Jellycatspyjamas · 27/03/2026 11:33

So many hours debating the “meaning” of giving someone a tissue in different professional trainings. For me it’s an act of kindness, empathy and preserving dignity.

Ohthatsabitshit · 27/03/2026 11:34

It’s good manners to offer someone a tissue if they are without and a glass of water if they are coughing. Anything can become unkind if you want it to. It’s tone and gesture that changes things.

FiatLuxAdAstra · 27/03/2026 11:34

Depends on how it is offered, I have had both.
The sympathetic version is usually offering a tissue or bringing a whole box along with a there there it’s ok to cry, I’m here for you,

The disgusted get a hold of yourself usually is when someone tosses a tissue at you passive aggressively and rolls their eyes or says things like you’ll be fine, this is nothing, or get a grip ffs or people are starting to stare.

JLou08 · 27/03/2026 11:35

My nose gets all snotty when I cry, I definitely appreciate a tissue. I've never seen the gesture as being told to stop crying.

user88766554 · 27/03/2026 11:35

AmethystDeceiver · 27/03/2026 11:32

That's how you see it.

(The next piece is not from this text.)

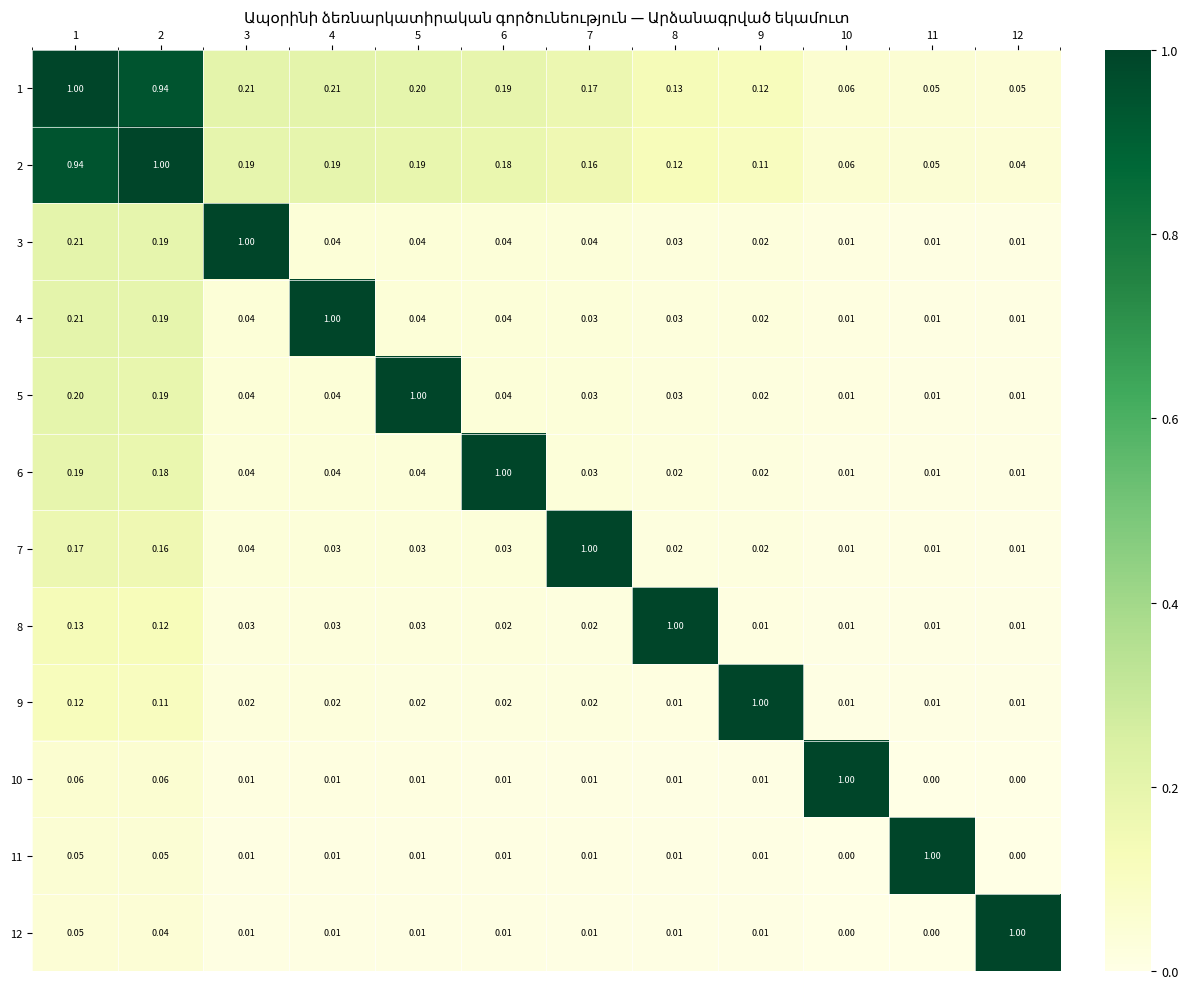

What is the difference between the highest and lowest values at 11?

1.0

It's very likely that's not how it's intended

The question was “how do you see it”. For many, many people, when they see someone cry, they want to make it “better” or to make the other person happy. Ime offering a tissue is more about the person offering it, than the person receiving. I am an adult. I can ask for a tissue if I need one.

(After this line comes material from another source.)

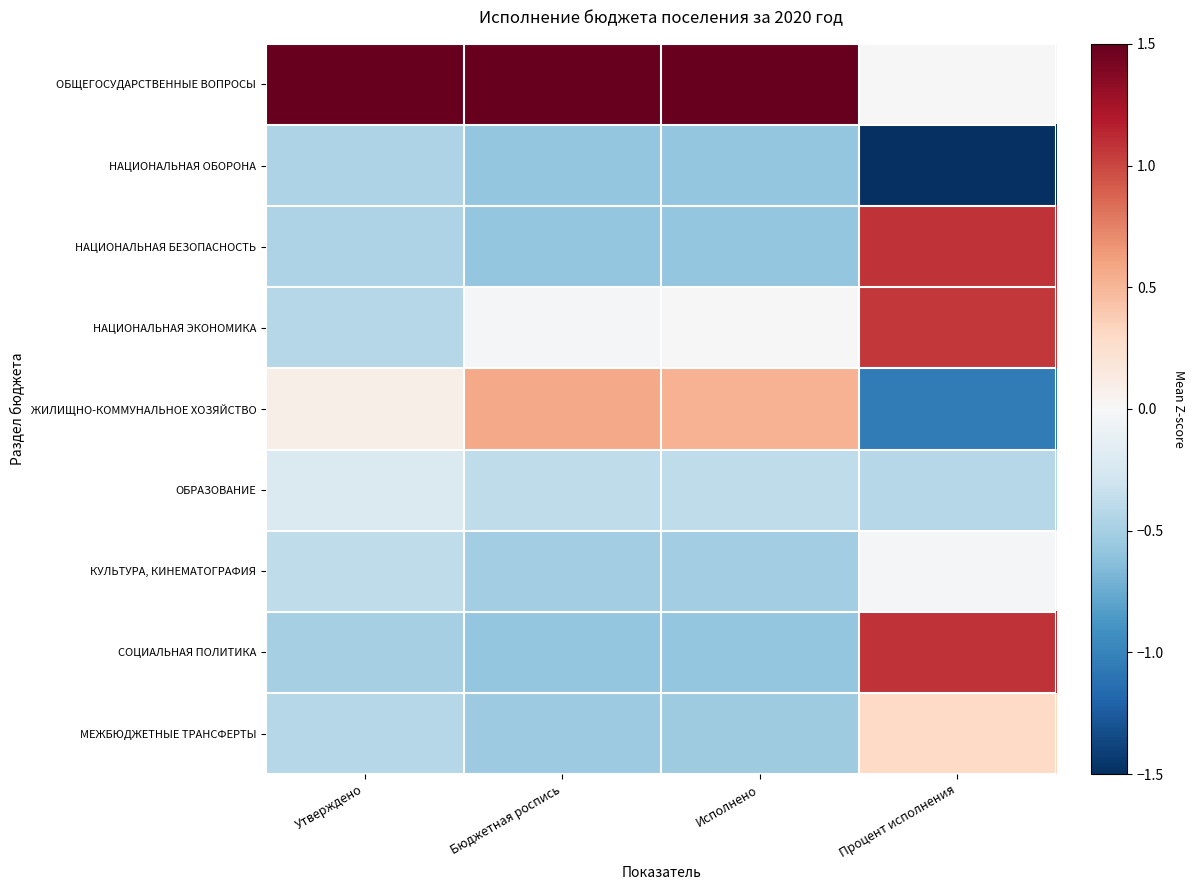

Rank the series by their maximum value, from lowest to highest.

НАЦИОНАЛЬНАЯ ОБОРОНА, ОБРАЗОВАНИЕ, КУЛЬТУРА, КИНЕМАТОГРАФИЯ, МЕЖБЮДЖЕТНЫЕ ТРАНСФЕРТЫ, ЖИЛИЩНО-КОММУНАЛЬНОЕ ХОЗЯЙСТВО, НАЦИОНАЛЬНАЯ ЭКОНОМИКА, НАЦИОНАЛЬНАЯ БЕЗОПАСНОСТЬ, СОЦИАЛЬНАЯ ПОЛИТИКА, ОБЩЕГОСУДАРСТВЕННЫЕ ВОПРОСЫ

KimberleyClark · 27/03/2026 11:37

user88766554 · 27/03/2026 11:32

in my experience, therapists do not pass someone a tissue. They make them available, which is different.

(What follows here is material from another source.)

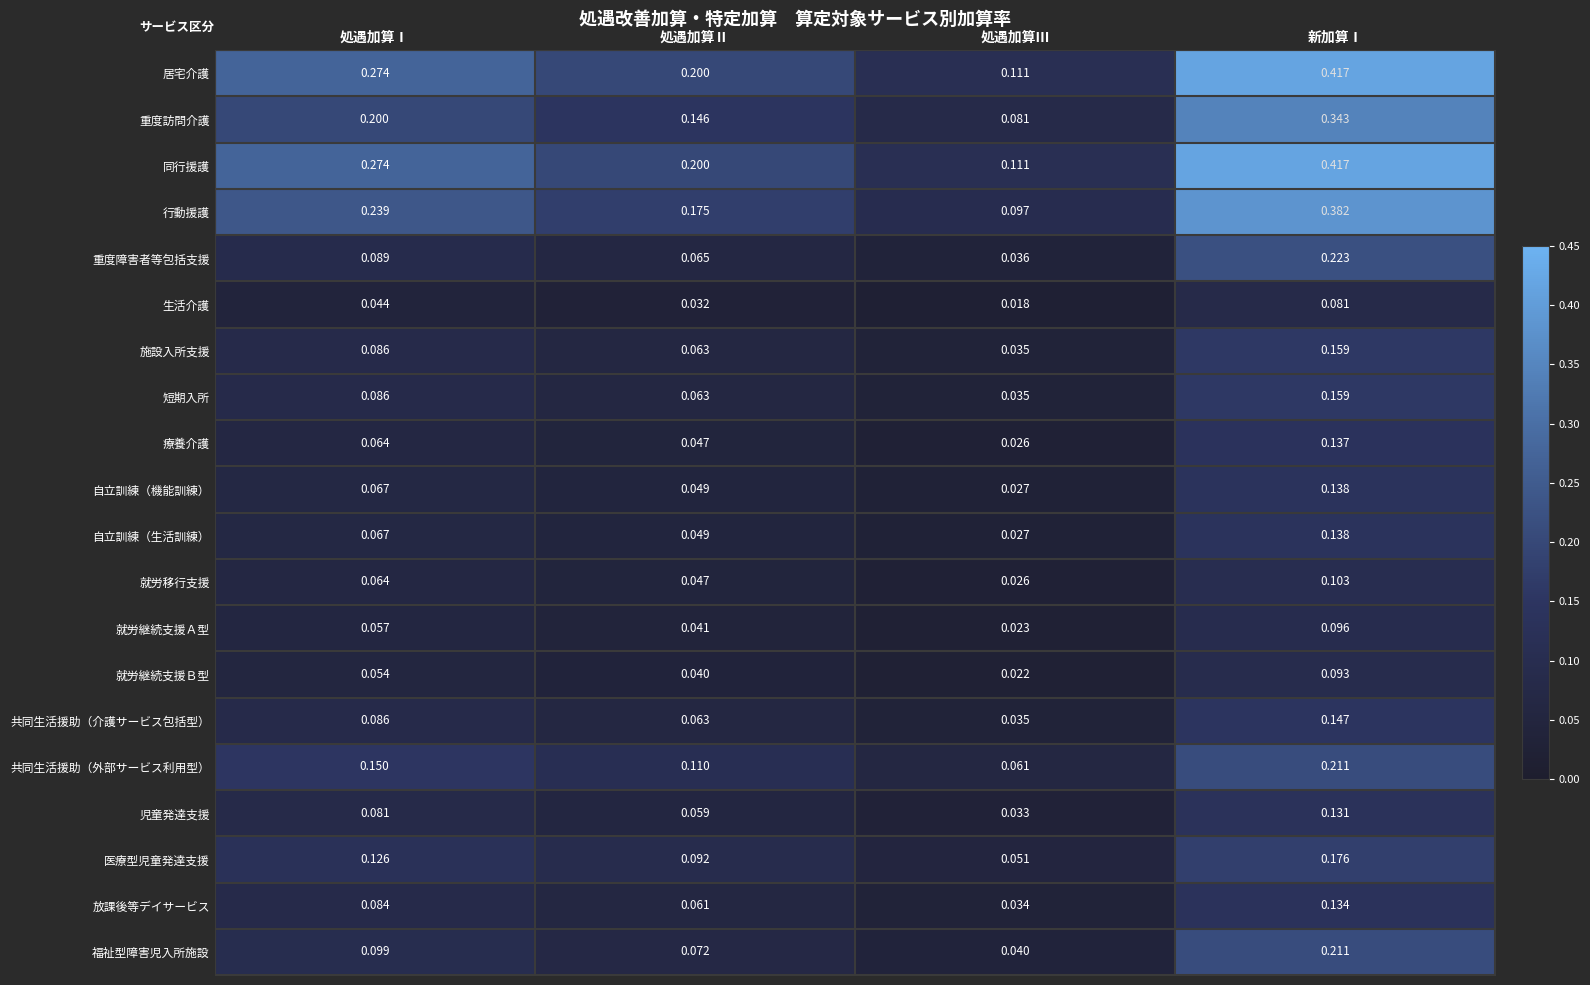

Which label corresponds to the largest value in the chart?

新加算Ⅰ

Yes. The box of tissues was always within reach when I saw the occupational health person at work and yes I did make use of it.

Waitingfordoggo · 27/03/2026 11:40

I just think it’s people being thoughtful- it never occurred to me that it might mean ‘stop crying’.

Dartania · 27/03/2026 11:42

I think having a box of tissues on a desk, is a nice touch for certain scenarios where they might be needed.

Someone waving a single tissue in your face, not so much.

Surfindreams · 27/03/2026 11:45

If I was crying and someone gives me a tissue, I would feel overwhelmed (in a good way) and end up crying some more... but I'd appreciate the tissue for the tears and mucus!

AmethystDeceiver · 27/03/2026 11:51

user88766554 · 27/03/2026 11:35

The question was “how do you see it”. For many, many people, when they see someone cry, they want to make it “better” or to make the other person happy. Ime offering a tissue is more about the person offering it, than the person receiving. I am an adult. I can ask for a tissue if I need one.

You're right, that was the question. And you're also right in that - when we see someone crying, we often want to help them.

This is no bad thing

Scripturient · 27/03/2026 11:53

I think it depends entirely on the context. I've had a lot of therapy, and done a lot of snotty crying during sessions, and have never had a therapist offer me a tissue, though they're always available nearby, if I need them.

I've been offered a tissue by a friend who always carries them as a hangover from the days when both our children were snotty or tantrummy toddlers -- from her it's an act of love and support, saying 'Here, blow your nose if you like while we talk about this further.'

However, I still remember more than thirty years later a terrifying Grande Dame academic at my Oxford college whose way of handing the box of tissues across her desk could not have said more clearly 'For Chrissakes pull yourself together, gel, and stop being so wet!'

Satarn · 27/03/2026 12:01

People will find offence in anything nowdays.

HisNotHes · 27/03/2026 12:01

I definitely see it as a kind and sympathetic gesture.
I guess the body language and tone of voice would tell you a lot though. Aggressively shoved at you with a cold “have a tissue” comes across v differently to a warm and softly spoken “would you like a like a tissue?”.

BillieWiper · 27/03/2026 12:04

I don't really see people crying very often. If ever.

I cry quite a lot but usually try and do it alone. I have never been offered a tissue before I don't think. But I guess if I wasn't in public so could get one myself?

Or if I cry in public people usually looked scared of sometimes ask if I'm ok. A tissue wouldn't offend me I don't think.